US refiners are once again calling for a domestic crude benchmark that covers more than the standard gravity and sulfur pairing offered by the existing NYMEX contract.
The push is being spurred this time by increasing concentration of shale crudes in the West Texas Intermediate common stream, which have pushed the average API gravity in Cushing – where that contract is delivered – beyond the maximum 42 degrees.
That has forced shippers to blend with heavier crude and bottom-of-the-barrel products in order to meet pipeline specifications, which in turn drives down the value refiners can squeeze out of a barrel, AFPM Senior Director of Refining Technology Jeff Hazle said at a Crude Oil Quality Association meeting earlier this month.
The COQA advocated changing the specifications at the March meeting. It wasn’t the first time. US refiners requested a change in 2010. At the time, CME said the COQA should focus on changing the physical market first, citing the fact that very few barrels of physical crude are delivered against the futures contract.
By 2013, however, CME said it planned to implement additional quality specifications, although that has yet to happen. CME needs backing in the midstream industry, Hazle said.
Technically, the NYMEX contract calls for a light sweet crude deliverable at Cushing, Oklahoma, and specifies several domestic grades, including WTI. The NYMEX contract also allows for the delivery of foreign grades, such as North Sea Brent.
If the CME tightens the contract’s specification, it would need to make sure trading liquidity does not suffer. The CME theoretically could launch a new contract reflecting the tighter specification, although it is unlikely that much volume would shift away from the existing — and very successful — contract.
One thing CME does need is backing in the midstream industry, Hazle said.

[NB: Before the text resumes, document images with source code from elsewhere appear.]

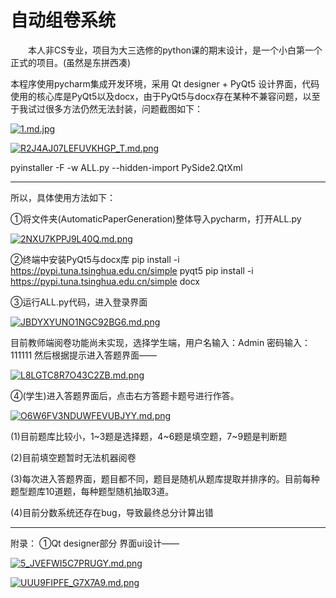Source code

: # 自动组卷系统

 
  本人非CS专业，项目为大三选修的python课的期末设计，是一个小白第一个正式的项目。(虽然是东拼西凑)
  
  本程序使用pycharm集成开发环境，采用 Qt designer + PyQt5 设计界面，代码使用的核心库是PyQt5以及docx，由于PyQt5与docx存在某种不兼容问题，以至于我试过很多方法仍然无法封装，问题截图如下：
  
[![1.md.jpg](https://img.xhacgn.com/images/2023/01/06/1.md.jpg)](https://img.xhacgn.com/image/Z577n)

[![R2J4AJ07LEFUVKHGP_T.md.png](https://img.xhacgn.com/images/2023/01/06/R2J4AJ07LEFUVKHGP_T.md.png)](https://img.xhacgn.com/image/Z5wzT)

pyinstaller -F -w ALL.py --hidden-import PySide2.QtXml  

* * *

所以，具体使用方法如下：

①将文件夹(AutomaticPaperGeneration)整体导入pycharm，打开ALL.py

[![2NXU7KPPJ9L40Q.md.png](https://img.xhacgn.com/images/2023/01/06/2NXU7KPPJ9L40Q.md.png)](https://img.xhacgn.com/image/Z59Pw)

②终端中安装PyQt5与docx库
pip install -i https://pypi.tuna.tsinghua.edu.cn/simple pyqt5
pip install -i https://pypi.tuna.tsinghua.edu.cn/simple docx

③运行ALL.py代码，进入登录界面

[![JBDYXYUNO1NGC92BG6.md.png](https://img.xhacgn.com/images/2023/01/06/JBDYXYUNO1NGC92BG6.md.png)](https://img.xhacgn.com/image/Z5E4G)

目前教师端阅卷功能尚未实现，选择学生端，用户名输入：Admin 密码输入：111111
然后根据提示进入答题界面——

[![L8LGTC8R7O43C2ZB.md.png](https://img.xhacgn.com/images/2023/01/06/L8LGTC8R7O43C2ZB.md.png)](https://img.xhacgn.com/image/Z5Fv3)

④(学生)进入答题界面后，点击右方答题卡题号进行作答。

[![O6W6FV3NDUWFEVUBJYY.md.png](https://img.xhacgn.com/images/2023/01/06/O6W6FV3NDUWFEVUBJYY.md.png)](https://img.xhacgn.com/image/Z5H1Y)

(1)目前题库比较小，1~3题是选择题，4~6题是填空题，7~9题是判断题

(2)目前填空题暂时无法机器阅卷

(3)每次进入答题界面，题目都不同，题目是随机从题库提取并排序的。目前每种题型题库10道题，每种题型随机抽取3道。

(4)目前分数系统还存在bug，导致最终总分计算出错


* * *

附录：
①Qt designer部分
界面ui设计——

[![5_JVEFWI5C7PRUGY.md.png](https://img.xhacgn.com/images/2023/01/06/5_JVEFWI5C7PRUGY.md.png)](https://img.xhacgn.com/image/Z5dmP)

[![UUU9FIPFE_G7X7A9.md.png](https://img.xhacgn.com/images/2023/01/06/UUU9FIPFE_G7X7A9.md.png)](https://img.xhacgn.com/image/Z5rHB)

Any change to the specifications would have to be supported by the ability to reasonably monitor the relevant qualities of crude coming into the system, and midstream infrastructure isn’t set up for real-time testing beyond gravity and sulfur content yet. Other tests generally involve lab-testing a sample, after which the relevant batch of crude will be long gone into the common stream.
“I think there’s going to be more effort put into getting the midstream companies on board [this time],” Hazle said.
The CME is working on the quality issue with COQA and the refiners, said Dan Brusstar, CME’s senior director of energy research and product development.
“We’re cooperating and working with everybody to try to make the whole transition as smooth as possible,” he said.
If a refiner tried to simply buy crude that meets the further specification, that would mean giving up access to the common WTI stream, which makes it less viable, Hazle said. If they want access to more specific grades of crude, refiners have to set up and operate their own midstream infrastructure, an expensive endeavor, Hazle said.
Still, some refiners have done it, reaching further into basins in order to combat the prevalence of blended or lighter crudes. Western Refining, for instance, uses a fleet of trucks to gather the crude and bring it unblended to its storage tanks, CEO Jeff Stevens said during the company’s fourth-quarter earnings call.
The blending issue has crept further into the refineries lately — not only are they having to buy heavily-blended crudes, but marketers have started buying bottom-of-the-barrel products, like residual fuel and asphalt, to push the crude gravity within spec, Hazle said.
A refinery might sell residual fuel or asphalt to a shipper at a discount to WTI crude, only to see that product blended back into the stream for them to buy at the full crude price — something that happened recently to at least one Midwest AFPM refinery, Hazle said.
US Gulf Coast waterborne 1.0% sulfur resid was assessed by Platts at $23.90/b Wednesday, a $10.78/b discount to Cushing WTI.
When that crude makes it back to the refiner, it will yield the residual fuel blended in on top of whatever ambient resids that were already in the crude, Hazle said. That means the concentration of low-value products keeps increasing, cutting into refinery margins.
“You’re going to end up with more of a low-valued product than you would have expected,” Hazle said.
The stream was indeed seeing WTI deliveries outside of the specification in 2015, and those deliveries have been trending lighter, making blending more common as additional shale crude finds its way into the market, Ashok Anand, the director of petroleum quality at Enbridge Pipelines, said at the COQA meeting.
“The shale oil came into existence in big numbers [in 2015],” Anand said. “We’re getting stuff that’s over 42 API, which really means it’s getting lighter.”
Enbridge owns one of the largest terminals in Cushing, with more than 90 tanks and about 21 million barrels of storage, Anand said.
When a counterparty delivers or takes delivery of out-of-spec crude at a leased Enbridge tank, “it’s really between the buyer and the seller to settle it,” Anand said.